Eleanor Spencer Stone Perényi (January 4, 1918 – May 3, 2009) was a gardener and author. She wrote several books including Green Thoughts, a collection of essays based on her own gardening experiences.

==Biography==
Eleanor Perenyi was the daughter of a US Navy officer, Ellis S. Stone and Grace Zaring Stone. Grace Zaring Stone wrote her anti-Nazi novel Escape under the pseudonym Ethel Vance, for fear of jeopardizing the safety of her daughter, who was then living with her husband, the son of the Hungarian noble Baron Zsigmond Perényi, in pro-Fascist Hungary, then to be an ally of the Axis powers during World War II.

==Works==
Perenyi is best known as the author of Green Thoughts: A Writer in the Garden, which drew on her work on her husband's rural estate near the present-day town of Vynohradiv, Ukraine (the former Nagyszőlős, Hungary). Her life there is further recorded in her 1946 memoir More Was Lost, which describes her marriage to her Hungarian noble husband and the impact of World War II on life in rural Hungary. Her other books include the Civil War novel The Bright Sword (1955) and a study of Franz Liszt.

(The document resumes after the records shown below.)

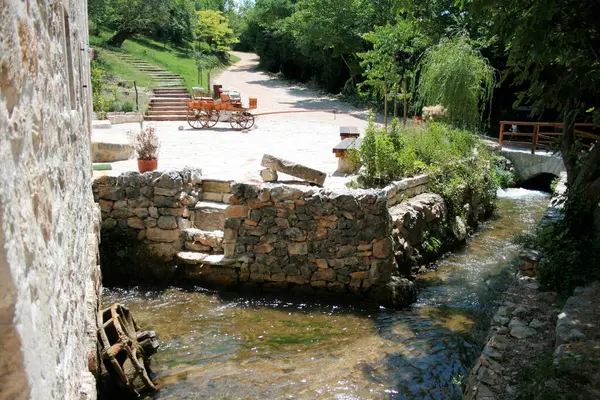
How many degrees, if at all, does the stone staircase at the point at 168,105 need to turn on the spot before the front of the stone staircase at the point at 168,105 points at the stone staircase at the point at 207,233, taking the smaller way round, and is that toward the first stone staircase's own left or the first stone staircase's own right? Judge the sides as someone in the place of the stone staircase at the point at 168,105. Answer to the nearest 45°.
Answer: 0° — it already faces it

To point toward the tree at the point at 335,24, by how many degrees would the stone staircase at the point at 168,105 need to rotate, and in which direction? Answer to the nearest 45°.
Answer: approximately 135° to its left

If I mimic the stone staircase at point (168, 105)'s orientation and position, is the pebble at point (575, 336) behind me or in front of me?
in front

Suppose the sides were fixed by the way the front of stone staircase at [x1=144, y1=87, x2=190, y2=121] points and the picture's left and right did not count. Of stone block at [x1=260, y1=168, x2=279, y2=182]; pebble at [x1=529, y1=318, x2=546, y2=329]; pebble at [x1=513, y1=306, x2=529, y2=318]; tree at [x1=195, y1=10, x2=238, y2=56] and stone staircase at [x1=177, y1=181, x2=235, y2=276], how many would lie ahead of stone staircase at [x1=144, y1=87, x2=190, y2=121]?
4

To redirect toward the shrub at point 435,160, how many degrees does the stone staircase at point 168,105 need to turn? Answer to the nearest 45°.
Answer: approximately 45° to its left

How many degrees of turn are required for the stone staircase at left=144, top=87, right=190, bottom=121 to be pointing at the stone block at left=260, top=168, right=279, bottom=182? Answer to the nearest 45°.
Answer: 0° — it already faces it

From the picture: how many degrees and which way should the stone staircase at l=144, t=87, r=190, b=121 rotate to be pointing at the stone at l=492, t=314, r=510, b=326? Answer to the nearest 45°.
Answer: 0° — it already faces it

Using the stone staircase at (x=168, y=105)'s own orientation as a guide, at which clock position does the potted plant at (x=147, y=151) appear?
The potted plant is roughly at 12 o'clock from the stone staircase.

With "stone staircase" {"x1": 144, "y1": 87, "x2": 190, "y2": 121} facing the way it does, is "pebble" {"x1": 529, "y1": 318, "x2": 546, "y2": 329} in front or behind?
in front

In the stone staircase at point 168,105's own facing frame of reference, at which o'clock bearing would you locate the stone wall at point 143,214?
The stone wall is roughly at 12 o'clock from the stone staircase.

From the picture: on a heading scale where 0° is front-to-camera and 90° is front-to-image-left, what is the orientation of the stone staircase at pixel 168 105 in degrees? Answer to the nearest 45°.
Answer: approximately 0°
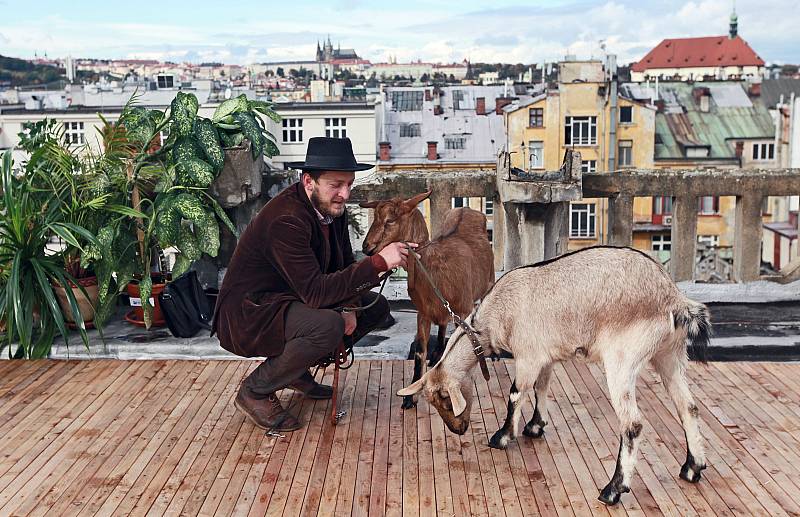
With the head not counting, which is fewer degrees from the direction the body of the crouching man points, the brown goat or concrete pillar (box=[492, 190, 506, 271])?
the brown goat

Green Thoughts was reviewed by Brooke Astor in The New York Times.

More Was Lost was reprinted by New York Review of Books Press in 2016 with an introduction by the poet J.D. McClatchy and is reviewed by Sadie Stein in The Paris Review.

==Award==
Perenyi was given an award in literature from the American Academy of Arts and Letters in 1982.